GIVEN EXERCISE 1:
Write out the passage of the family's 2016 letter starting with "I feel they" and going on through "members by phone.".

EXCERPTED PASSAGE:
━━━
“Studying century-old family photographs,
chipped, stained, faded memories
of grandparents — children held by great-grandparents —
silently staring at me, unblinking.
I feel they strive to speak to me,
to tell me stories of their childhoods,
lost and mostly forgotten.
Would that I could cross the ether barrier…to ask…”
So began 2016 for us, with the quote above from Charlie’s poem, “Chain Links,” a year of the family, perhaps. January began with the Norman family mourning the loss of Sandy Norman, our sister-in-law, brother Dan’s wife, who passed away the last week of 2015 from a long illness. Then again, in March, we dealt with the blow of the unexpected death of our youngest brother, Tom Norman, who died in his sleep. It has been a special blessing this year through all these heartaches that Charlie has been able to talk with family members by phone.
April marked Charlie’s 38th year of imprisonment, and in September, he turned 67 years old.
On Saturday, April 30, Charlie’s mother, Lucille, and Aunt Alice Walker, drove from Tampa to Lake City for a surprise visit, their first since our 2014 wedding. We shared a wonderful few hours together in the visiting park before tearful hugs and goodbyes.
On Sunday, June 26, Charlie’s long-time friend, Gary Smigiel, and two of his lovely, talented daughters, Adrianna and Daniella, made the long drive from South Florida to spend the day with us. Over the years, we have watched Adrianna and Daniella grow from darling little girls to delightful, poised young women before our eyes. Gary continues to be a source of strong encouragement and support for us. We are thankful every day for loved ones who make the effort to keep supporting and visiting us.
On the creative side, in May, for our second wedding anniversary, Libby, with the help of our cat, Suzy Q, put together a small book of photographs and collected quotes about love and gardening as a gift for Charlie. Charlie’s latest creative endeavor is a new pen-and-ink drawing series of cartoons called, “Cats In Prison.” The series is rather satirical, and very witty, on many levels. He also continues drawing his beautiful portraits and wildlife in colored pencil and graphite, which Libby pairs with his poems and prints as note/greeting cards to send to friends and family. We are both pleased with the results. These activities provided an enjoyable break from parole hearing preparations.
━━━
RECORDS SUPPLIED:
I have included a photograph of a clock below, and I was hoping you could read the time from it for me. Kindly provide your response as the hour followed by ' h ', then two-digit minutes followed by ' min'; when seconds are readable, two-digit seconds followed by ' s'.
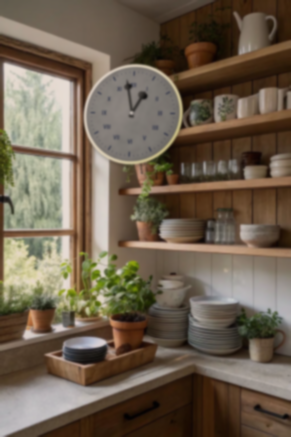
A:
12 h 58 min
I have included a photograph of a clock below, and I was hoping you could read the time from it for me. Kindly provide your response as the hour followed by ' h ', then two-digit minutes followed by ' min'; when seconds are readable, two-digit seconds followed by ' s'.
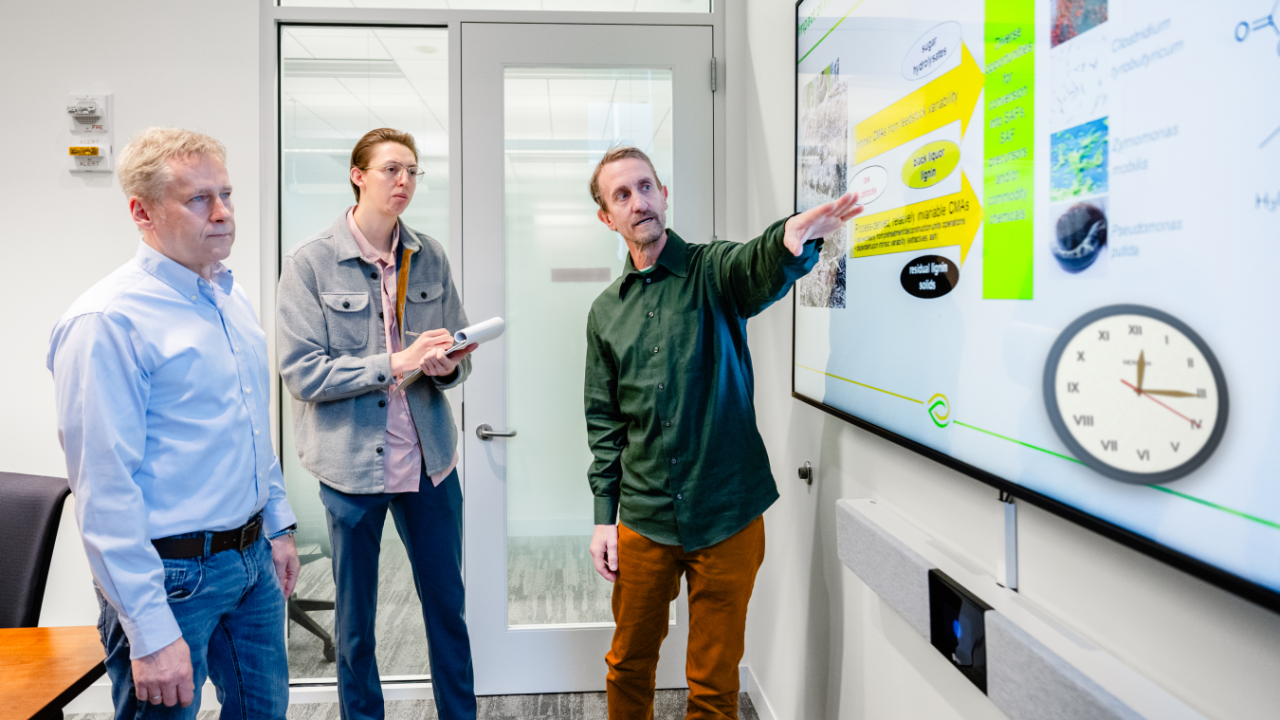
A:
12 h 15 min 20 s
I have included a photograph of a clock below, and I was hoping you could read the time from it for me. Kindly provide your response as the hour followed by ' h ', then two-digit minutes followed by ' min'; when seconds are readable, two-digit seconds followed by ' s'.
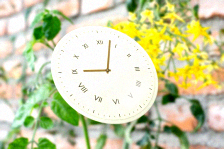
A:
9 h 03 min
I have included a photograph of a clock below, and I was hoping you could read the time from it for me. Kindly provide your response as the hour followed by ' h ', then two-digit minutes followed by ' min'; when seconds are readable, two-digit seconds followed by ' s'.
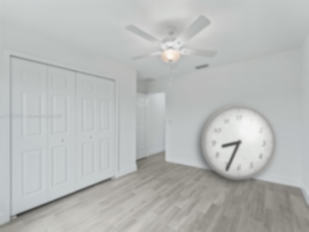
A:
━━━
GIVEN EXERCISE 2:
Give all of the records above again word for word, leaving the pictures out.

CORRECT RESULT 1:
I feel they strive to speak to me,
to tell me stories of their childhoods,
lost and mostly forgotten.
Would that I could cross the ether barrier…to ask…”
So began 2016 for us, with the quote above from Charlie’s poem, “Chain Links,” a year of the family, perhaps. January began with the Norman family mourning the loss of Sandy Norman, our sister-in-law, brother Dan’s wife, who passed away the last week of 2015 from a long illness. Then again, in March, we dealt with the blow of the unexpected death of our youngest brother, Tom Norman, who died in his sleep. It has been a special blessing this year through all these heartaches that Charlie has been able to talk with family members by phone.

CORRECT RESULT 2:
I have included a photograph of a clock below, and I was hoping you could read the time from it for me. Kindly provide your response as the hour followed by ' h ', then two-digit minutes followed by ' min'; when seconds are readable, two-digit seconds followed by ' s'.
A:
12 h 58 min
I have included a photograph of a clock below, and I was hoping you could read the time from it for me. Kindly provide your response as the hour followed by ' h ', then two-digit minutes followed by ' min'; when seconds are readable, two-digit seconds followed by ' s'.
A:
12 h 15 min 20 s
I have included a photograph of a clock below, and I was hoping you could read the time from it for me. Kindly provide your response as the hour followed by ' h ', then two-digit minutes followed by ' min'; when seconds are readable, two-digit seconds followed by ' s'.
A:
9 h 03 min
I have included a photograph of a clock below, and I was hoping you could read the time from it for me. Kindly provide your response as the hour followed by ' h ', then two-digit minutes followed by ' min'; when seconds are readable, two-digit seconds followed by ' s'.
A:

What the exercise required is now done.